Comprendre quelle est notre place dans le vivant, comment nous en procédons et comment nous en émergeons, tel est l'enjeu de ce livre qui retrace la généalogie du monde humain, où, contrairement à une certaine idéologie libérale, il n'y a pas d'individus, où la notion même d'individu n'a pas de sens, car chacun est d'emblée saisi par un réseau de relations. En s'appuyant sur des études de cas très vivantes et concrètes, Boris Cyrulnik analyse ainsi tour à tour l'empathie, cette capacité que nous avons de nous mettre à la place de l'autre ; l'hypnose, cette fascination que nous exerçons sur les autres ou que les autres exercent sur nous ; la bouche, ce lieu d'interpénétration de l'extérieur et de l'intérieur, où s'articulent les sons créateurs d'un monde symbolique : le signe enfin, et l'émergence d'un monde proprement humain, dédoublé en un immédiat de nos sensations et de nos perceptions, et un au-delà de nos croyances et de nos représentations. 

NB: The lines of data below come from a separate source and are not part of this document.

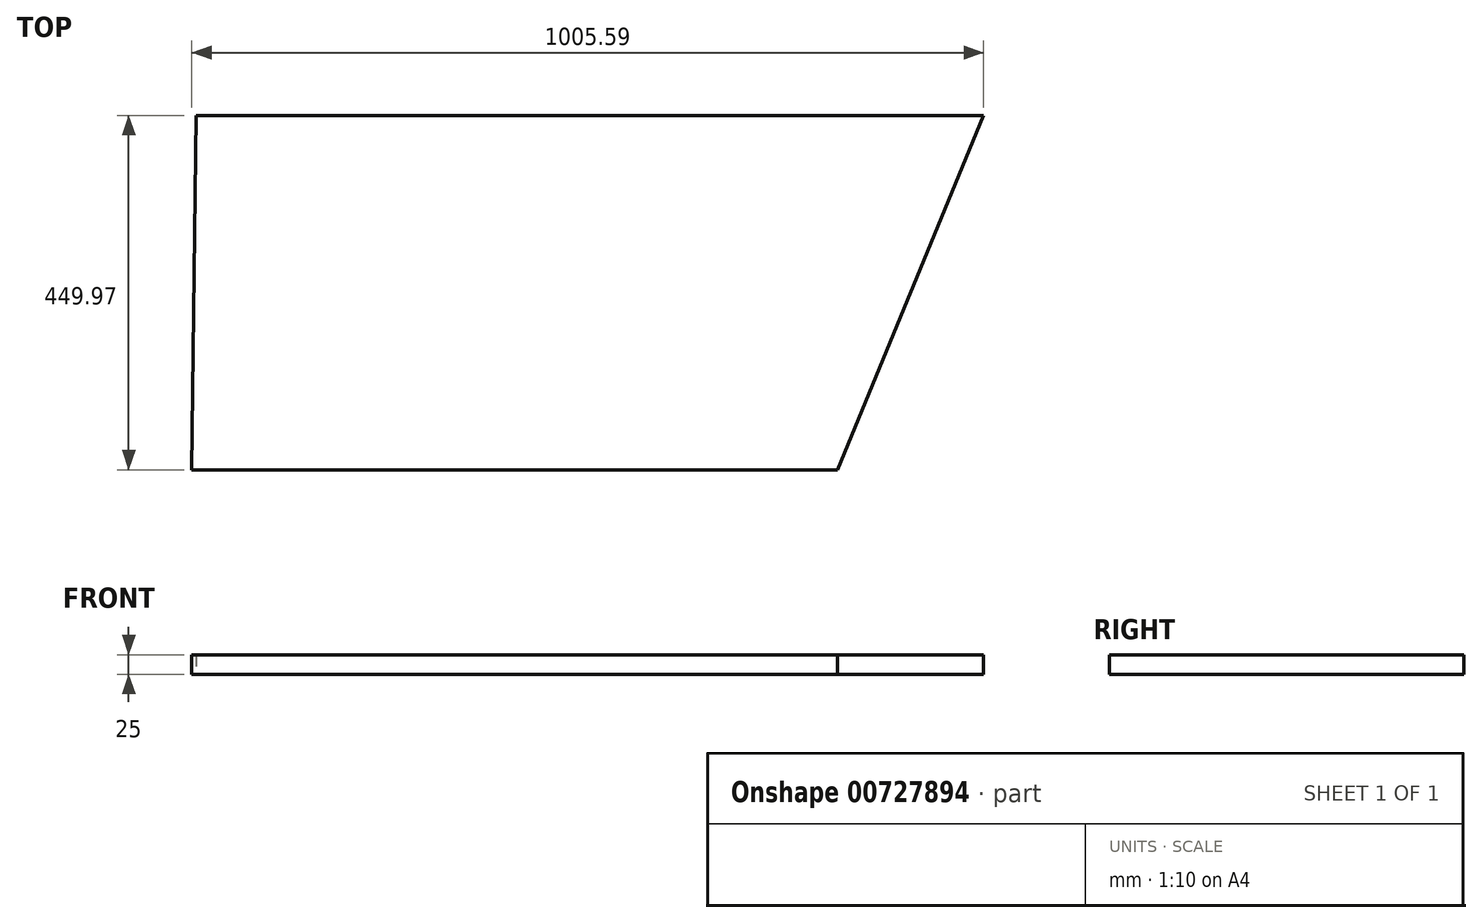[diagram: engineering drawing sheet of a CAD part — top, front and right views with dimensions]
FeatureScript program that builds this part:
annotation { "Feature Type Name" : "Feature", "Feature Type Description" : "" }
export const myFeature = defineFeature(function(context is Context, id is Id, definition is map)
    precondition{}
    {
        {
            var Q0;
            Q0=qCreatedBy(makeId("Top.planeOp"),FACE);
            var sketch = newSketch(context, id + "F0", { "sketchPlane" : qUnion([Q0])});
            skLineSegment(sketch, "E0", {"start": v(-814.41, 449.97) * mm, "end": v(185.59, 449.97) * mm});
            skLineSegment(sketch, "E1", {"start": v(185.59, 449.97) * mm, "end": v(0, 0) * mm});
            skLineSegment(sketch, "E2", {"start": v(0, 0) * mm, "end": v(-820, 0) * mm});
            skLineSegment(sketch, "E3", {"start": v(-820, 0) * mm, "end": v(-814.41, 449.97) * mm});
            skLineSegment(sketch, "E4", {"start": v(-815.47, 364.8) * mm, "end": v(150.46, 364.8) * mm});
            skLineSegment(sketch, "E5", {"start": v(-816.66, 269.13) * mm, "end": v(111, 269.13) * mm});
            skLineSegment(sketch, "E6", {"start": v(-817.74, 181.95) * mm, "end": v(75.05, 181.95) * mm});
            skLineSegment(sketch, "E7", {"start": v(-890.05, 0) * mm, "end": v(-890.05, 90) * mm});
            skLineSegment(sketch, "E8", {"start": v(-890.05, 90) * mm, "end": v(-890.05, 180) * mm});
            skLineSegment(sketch, "E9", {"start": v(-890.05, 180) * mm, "end": v(-890.05, 270) * mm});
            skLineSegment(sketch, "E10", {"start": v(-890.05, 270) * mm, "end": v(-890.05, 360) * mm});
            skLineSegment(sketch, "E11", {"start": v(-890.05, 360) * mm, "end": v(-890.05, 450) * mm});
            skLineSegment(sketch, "E12", {"start": v(-818.84, 93.13) * mm, "end": v(38.41, 93.13) * mm});
            skSolve(sketch);
        }
        {
            var Q0;
            Q0=qCreatedBy(makeId("Top.planeOp"),FACE);
            var sketch = newSketch(context, id + "F1", { "sketchPlane" : qUnion([Q0])});
            skSolve(sketch);
        }
        {
            var Q0;
            Q0 = qSketchRegion(id + "F1", true);
            var Q1;
            {var subQ0=sQuery(id+"F0.wireOp",EDGE,"E0");Q1=makeQuery(id+"F0.imprint","IMPRINT",FACE,{"disambiguationData":[TD([[makeQuery(id+"F0.imprint","IMPRINT",EDGE,{"derivedFrom":subQ0}),-1.0]])]});}
            var Q2;
            {var subQ0=sQuery(id+"F0.wireOp",EDGE,"E4");Q2=makeQuery(id+"F0.imprint","IMPRINT",FACE,{"disambiguationData":[TD([[makeQuery(id+"F0.imprint","IMPRINT",EDGE,{"derivedFrom":subQ0}),-1.0]])]});}
            var Q3;
            {var subQ0=sQuery(id+"F0.wireOp",EDGE,"E6");Q3=makeQuery(id+"F0.imprint","IMPRINT",FACE,{"disambiguationData":[TD([[makeQuery(id+"F0.imprint","IMPRINT",EDGE,{"derivedFrom":subQ0}),-1.0]])]});}
            var Q4;
            {var subQ0=sQuery(id+"F0.wireOp",EDGE,"E5");Q4=makeQuery(id+"F0.imprint","IMPRINT",FACE,{"disambiguationData":[TD([[makeQuery(id+"F0.imprint","IMPRINT",EDGE,{"derivedFrom":subQ0}),-1.0]])]});}
            var Q5;
            {var subQ0=sQuery(id+"F0.wireOp",EDGE,"E2");Q5=makeQuery(id+"F0.imprint","IMPRINT",FACE,{"disambiguationData":[TD([[makeQuery(id+"F0.imprint","IMPRINT",EDGE,{"derivedFrom":subQ0}),-1.0]])]});}
            extrude(context, id + "F2", {"entities" : qUnion([Q0, Q1, Q2, Q3, Q4, Q5]), "endBound" : BoundingType.SYMMETRIC, "depth" : 25 * mm, "offsetDistance" : 25 * mm});
        }
    });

(😉parce que j'aime bien...)

(Boris Cyrulnik anime un groupe de recherche en éthologie clinique à l'hôpital de Toulon-La Seyne et dirige un enseignement d'éthologie humaine à la faculté de médecine de Marseille et à l'université des lettres et sciences humaines de Toulon. Il est l'auteur, aux Éditions Odile Jacob, des Nourritures affectives.)